Work to complete:
(A) In the postmenopausal metabolic syndrome study, which criteria were used to diagnose metabolic syndrome?
(B) Continue the abstract on metabolic syndrome, TSH and vitamin D in postmenopausal patients from where it stops.

Passage:
━━━━

INTRODUCTION: The aim of the study was to evaluate the relationship between metabolic syndrome (Met S) components, thyroid stimulating hormone (TSH) and vitamin D levels in postmenopausal patients.
METHODS: This retrospective single-centered study included 191 patients who were admitted to the menopause clinic of our hospital. Data were obtained from the hospital records and patients’ files. Demographic, antropometric and laboratory measures were recorded. Revised National Cholesterol Education Program-Adult Treatment Panel III (NCEP-ATP III) were used for diagnosis of Met S. TSH and vitamin D levels were recorded.

━━━━

Items from a dataset:

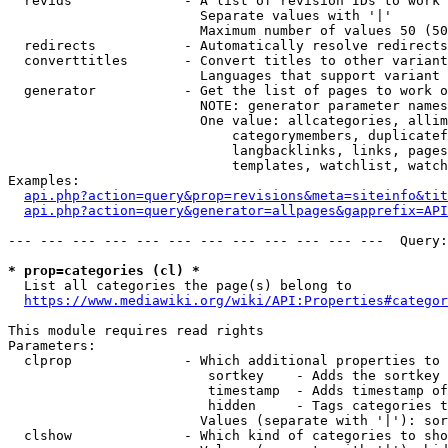
  revids              - A list of revision IDs to work 
                        Separate values with '|'

                        Maximum number of values 50 (50
  redirects           - Automatically resolve redirects

  converttitles       - Convert titles to other variant
                        Languages that support variant 
  generator           - Get the list of pages to work o
                        NOTE: generator parameter names
                        One value: allcategories, allim
                            categorymembers, duplicatef
                            langbacklinks, links, pages
                            templates, watchlist, watch
Examples:

api.php?action=query&prop=revisions&meta=siteinfo&tit
api.php?action=query&generator=allpages&gapprefix=API
--- --- --- --- --- --- --- --- --- --- --- ---  Query:
* prop=categories (cl) *
  List all categories the page(s) belong to

https://www.mediawiki.org/wiki/API:Properties#categor
This module requires read rights

Parameters:

  clprop              - Which additional properties to 
                         sortkey    - Adds the sortkey 
                         timestamp  - Adds timestamp of
                         hidden     - Tags categories t
                        Values (separate with '|'): sor
  clshow              - Which kind of categories to sho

━━━━

Answers for the exercise:
(A) The revised National Cholesterol Education Program-Adult Treatment Panel III (NCEP-ATP III) criteria.

(B)
RESULTS: A total of 191 postmenopausal women were included in the study. The menopausal age of patients in the metabolic syndrome group was 55,28±4,31 and that in the non-metabolic syndrome group was 56,8±3,64 years. The prevalence of metabolic syndrome was observed in 51.8% patients in this study. Waist circumference, body mass index, systolic blood pressure, diastolic blood pressure, fasting plasma glucose, insulin, HbA1c, HOMA-IR and triglyceride values were found significantly higher in patients with Met S (p <0.05 ). While no significant difference was found between the two groups in terms of TSH levels, the vitamin D level was significantly lower in the group with Met S (p <0.05)
DISCUSSION AND CONCLUSION: The incidence of Met S increases in the postmenopausal period. These risks can be reduced by detecting vitamin deficiency and hormonal disorders that play a role in the development of Met S.
GİRİŞ ve AMAÇ: Bu çalışmanın amacı metabolik sendrom (Met S) komponentlerinin postmenapozal hastalarda sıklığı, tiroid stimule edici hormon (TSH) ve D vitamini ilişkisini değerlendirmektir.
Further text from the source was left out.